DIRECTIONS FOR THIS TASK: Your answer must be every line of the data below that holds the string "studentInfo", copied exactly.

--- DATA SUPPLIED Enclosed Below ---

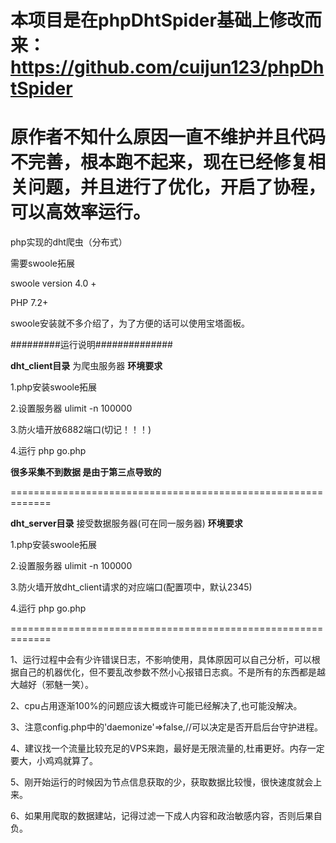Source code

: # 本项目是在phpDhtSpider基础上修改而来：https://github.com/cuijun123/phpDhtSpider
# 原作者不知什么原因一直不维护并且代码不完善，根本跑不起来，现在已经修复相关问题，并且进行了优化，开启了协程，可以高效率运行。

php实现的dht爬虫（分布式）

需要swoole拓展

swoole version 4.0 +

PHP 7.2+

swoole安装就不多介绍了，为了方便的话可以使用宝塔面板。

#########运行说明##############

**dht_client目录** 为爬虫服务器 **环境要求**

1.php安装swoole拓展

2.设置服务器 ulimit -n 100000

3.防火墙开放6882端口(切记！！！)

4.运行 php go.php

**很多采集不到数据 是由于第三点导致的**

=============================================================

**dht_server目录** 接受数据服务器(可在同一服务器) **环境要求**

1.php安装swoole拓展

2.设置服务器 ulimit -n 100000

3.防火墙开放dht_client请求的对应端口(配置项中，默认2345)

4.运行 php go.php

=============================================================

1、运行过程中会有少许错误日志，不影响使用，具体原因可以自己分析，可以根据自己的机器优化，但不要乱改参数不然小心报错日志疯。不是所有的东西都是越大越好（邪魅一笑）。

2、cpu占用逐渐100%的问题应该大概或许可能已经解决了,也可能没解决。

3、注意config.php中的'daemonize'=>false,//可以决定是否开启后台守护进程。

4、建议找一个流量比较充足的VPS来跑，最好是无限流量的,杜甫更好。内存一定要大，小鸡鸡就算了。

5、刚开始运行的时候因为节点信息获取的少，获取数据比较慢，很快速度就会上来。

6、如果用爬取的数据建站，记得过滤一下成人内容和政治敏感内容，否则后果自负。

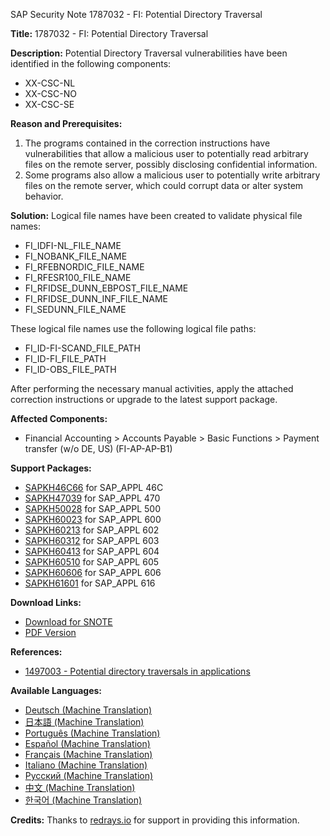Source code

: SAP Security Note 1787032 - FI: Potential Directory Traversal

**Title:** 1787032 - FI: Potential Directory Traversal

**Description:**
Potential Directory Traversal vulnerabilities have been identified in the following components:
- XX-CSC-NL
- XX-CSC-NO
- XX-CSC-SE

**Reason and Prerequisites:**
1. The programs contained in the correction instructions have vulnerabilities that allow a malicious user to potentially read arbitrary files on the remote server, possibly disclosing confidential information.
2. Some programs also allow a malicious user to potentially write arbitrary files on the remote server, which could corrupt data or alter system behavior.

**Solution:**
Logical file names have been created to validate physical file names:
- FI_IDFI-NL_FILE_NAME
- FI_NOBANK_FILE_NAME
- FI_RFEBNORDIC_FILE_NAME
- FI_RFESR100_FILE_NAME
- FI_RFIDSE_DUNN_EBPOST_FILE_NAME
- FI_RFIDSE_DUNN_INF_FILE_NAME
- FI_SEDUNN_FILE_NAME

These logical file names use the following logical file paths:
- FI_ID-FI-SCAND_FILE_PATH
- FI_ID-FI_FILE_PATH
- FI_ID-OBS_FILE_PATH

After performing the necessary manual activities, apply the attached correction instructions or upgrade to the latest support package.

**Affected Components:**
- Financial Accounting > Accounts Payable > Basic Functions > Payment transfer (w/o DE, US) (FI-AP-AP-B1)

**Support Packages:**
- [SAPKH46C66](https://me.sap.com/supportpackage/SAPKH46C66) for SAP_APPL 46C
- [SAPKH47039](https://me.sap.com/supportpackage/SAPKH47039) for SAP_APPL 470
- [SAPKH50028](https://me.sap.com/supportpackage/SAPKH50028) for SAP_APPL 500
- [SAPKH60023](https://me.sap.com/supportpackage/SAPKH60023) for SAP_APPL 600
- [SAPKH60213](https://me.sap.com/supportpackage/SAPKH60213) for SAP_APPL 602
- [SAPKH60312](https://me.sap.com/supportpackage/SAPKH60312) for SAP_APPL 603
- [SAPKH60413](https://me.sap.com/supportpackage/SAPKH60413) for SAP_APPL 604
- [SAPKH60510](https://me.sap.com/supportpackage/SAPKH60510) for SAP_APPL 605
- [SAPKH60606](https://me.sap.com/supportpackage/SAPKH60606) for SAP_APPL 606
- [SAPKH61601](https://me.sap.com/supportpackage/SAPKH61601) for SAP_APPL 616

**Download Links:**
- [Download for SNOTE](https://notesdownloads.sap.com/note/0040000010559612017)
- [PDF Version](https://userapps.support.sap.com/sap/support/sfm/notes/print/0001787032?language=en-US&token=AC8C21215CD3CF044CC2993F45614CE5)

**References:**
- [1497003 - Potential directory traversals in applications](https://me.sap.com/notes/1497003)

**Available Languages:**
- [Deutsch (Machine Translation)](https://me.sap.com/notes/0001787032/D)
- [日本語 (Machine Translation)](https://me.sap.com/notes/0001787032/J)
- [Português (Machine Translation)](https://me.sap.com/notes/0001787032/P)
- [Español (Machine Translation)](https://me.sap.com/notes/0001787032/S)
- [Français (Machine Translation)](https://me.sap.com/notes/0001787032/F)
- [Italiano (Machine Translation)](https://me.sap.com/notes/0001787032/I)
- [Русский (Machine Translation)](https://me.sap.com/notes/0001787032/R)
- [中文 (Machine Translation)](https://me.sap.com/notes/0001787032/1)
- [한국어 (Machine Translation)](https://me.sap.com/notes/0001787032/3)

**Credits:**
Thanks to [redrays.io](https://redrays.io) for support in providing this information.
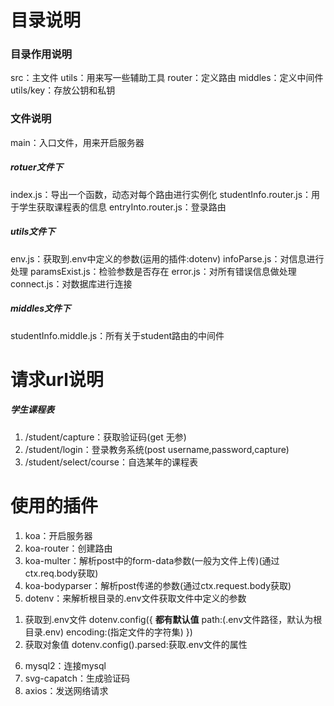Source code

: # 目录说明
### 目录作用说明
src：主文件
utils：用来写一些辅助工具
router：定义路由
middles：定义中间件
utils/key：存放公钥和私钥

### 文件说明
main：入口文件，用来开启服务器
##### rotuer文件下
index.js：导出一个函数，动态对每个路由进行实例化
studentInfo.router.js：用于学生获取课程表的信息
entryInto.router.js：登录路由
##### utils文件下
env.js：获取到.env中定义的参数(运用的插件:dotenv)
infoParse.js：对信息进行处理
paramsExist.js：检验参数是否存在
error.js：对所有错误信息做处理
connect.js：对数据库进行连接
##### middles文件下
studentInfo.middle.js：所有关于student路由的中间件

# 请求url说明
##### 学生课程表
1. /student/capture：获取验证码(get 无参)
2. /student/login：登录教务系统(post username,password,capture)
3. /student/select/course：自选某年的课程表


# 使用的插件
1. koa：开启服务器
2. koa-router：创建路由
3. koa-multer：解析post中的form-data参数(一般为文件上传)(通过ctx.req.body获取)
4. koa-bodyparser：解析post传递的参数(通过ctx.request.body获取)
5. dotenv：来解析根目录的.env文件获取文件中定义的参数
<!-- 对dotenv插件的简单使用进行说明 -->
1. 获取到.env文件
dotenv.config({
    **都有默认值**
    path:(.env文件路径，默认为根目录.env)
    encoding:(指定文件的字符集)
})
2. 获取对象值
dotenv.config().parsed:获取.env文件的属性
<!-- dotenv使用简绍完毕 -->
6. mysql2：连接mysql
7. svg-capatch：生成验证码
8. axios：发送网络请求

--- End of Enclosed DATA SUPPLIED ---

SOLUTION FOR THIS EXERCISE:
studentInfo.router.js：用于学生获取课程表的信息
studentInfo.middle.js：所有关于student路由的中间件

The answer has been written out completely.